La scuola-azienda è in antitesi con la scuola-Stato: dietro all’eccesso di certificazioni nelle scuole, di standardizzazione, di presentazione del portfolio, di rendicontazione delle competenze e, ultimamente, di entrate a gambe tese dei privati negli istituti, c’è una precisa scelta politica e ideologica. È partita dall’epoca del ministro Luigi Berlinguer, con la Legge 59/1999, ed è continuata con Tullio De Mauro, poi Letizia Moratti, infine Maria Stella Gelmini, sino ad arrivare ai giorni nostri. Contrassegnati da tagli continui di scuole, ore di lezione e semplificazione dei contenuti formativi. A sostenerlo è Antonia Sani, del Comitato nazionale per la “Scuola della Repubblica” tra i relatori del convegno, svolto alcuni giorni fa al Liceo Torquato Tasso di Roma sulla “Difesa della scuola pubblica”.
La riforma della Buona Scuola non è stata da meno
“In questi ultimi 20 anni – sostiene Sani – ci si è allontanati dalla scuola come istituzione, per dare spazio alla burocrazia e creare una struttura efficiente che tende sempre più al privato”.

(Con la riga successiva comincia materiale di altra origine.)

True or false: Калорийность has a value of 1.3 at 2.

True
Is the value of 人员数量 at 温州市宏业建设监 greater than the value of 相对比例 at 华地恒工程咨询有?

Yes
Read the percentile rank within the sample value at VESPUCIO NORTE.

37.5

Di fatto, sostiene la rappresentante del Comitato nazionale, il sistema d’istruzione si è piegato progressivamente alle esigenze del capitalismo.
Anche gli ultimi due governi di centro-sinistra, sempre secondo Sani, avrebbero collaborato allo sviluppo di questa tendenza: “La stessa alternanza scuola-lavoro va in questa direzione: si cerca di ‘piazzare’ gli alunni con competenze produttive, senza formare in loro alcuna coscienza critica, né trasmettere cultura”.

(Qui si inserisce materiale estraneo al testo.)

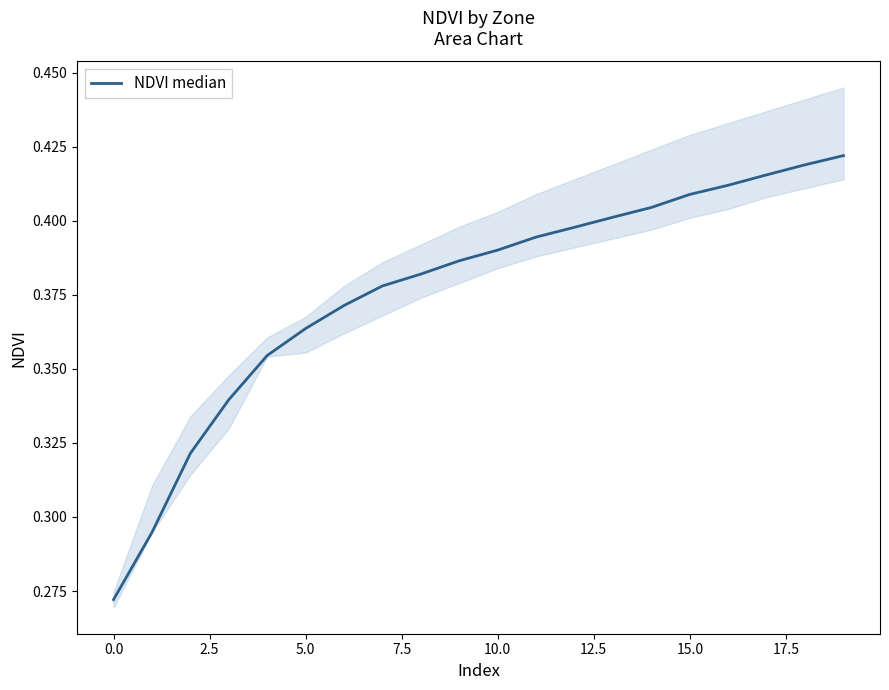

What is the difference between the second highest and second lowest values?

0.1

Quelle competenze che non possono primeggiare
E ancora: “La perenne contrapposizione tra conoscenze e competenze – continua – ci sta portando nella chiusura di una torre d’avorio, dove le seconde, intese nel senso produttivo e di mercato, prevalgono sulle prime”.
“Invece – continua Sani – sappiamo bene che le competenze derivano dalle conoscenze e non viceversa”.
“Anche la ‘lotta’ tra lezioni in aula e in laboratorio”, dove si potrebbero realizzare lezioni davvero formative straordinarie “sta diventando un terreno che sposta la realtà delle cose: perché ormai è tutto finalizzato alla produzione, ma la scuola non deve servire a questo”, conclude l’esponente dell’istruzione pubblica nel senso più tradizionale.
Privati negli organi collegiali?
Le riflessioni del Comitato appaiono chiaramente anche in opposizione ai progetti di revisione degli organi collegiali che vorrebbero introdurre membri esterni, come esperti del lavoro o cittadini impegnati in particolari attività con riflessi sulla formazione, all’interno di quello che dovrebbe essere il nuovo Consiglio d’Istituto.
Si tratterebbe di un’ulteriore presenza del settore privato nelle scuole. Tuttavia, il dimezzamento delle ore di alternanza-lavoro potrebbe anche rappresentare una retromarcia rispetto a questa strada intrapresa da tempo. Nei prossimi mesi capiremo se la gestione Bussetti è davvero contraria al modello scuola-azienda.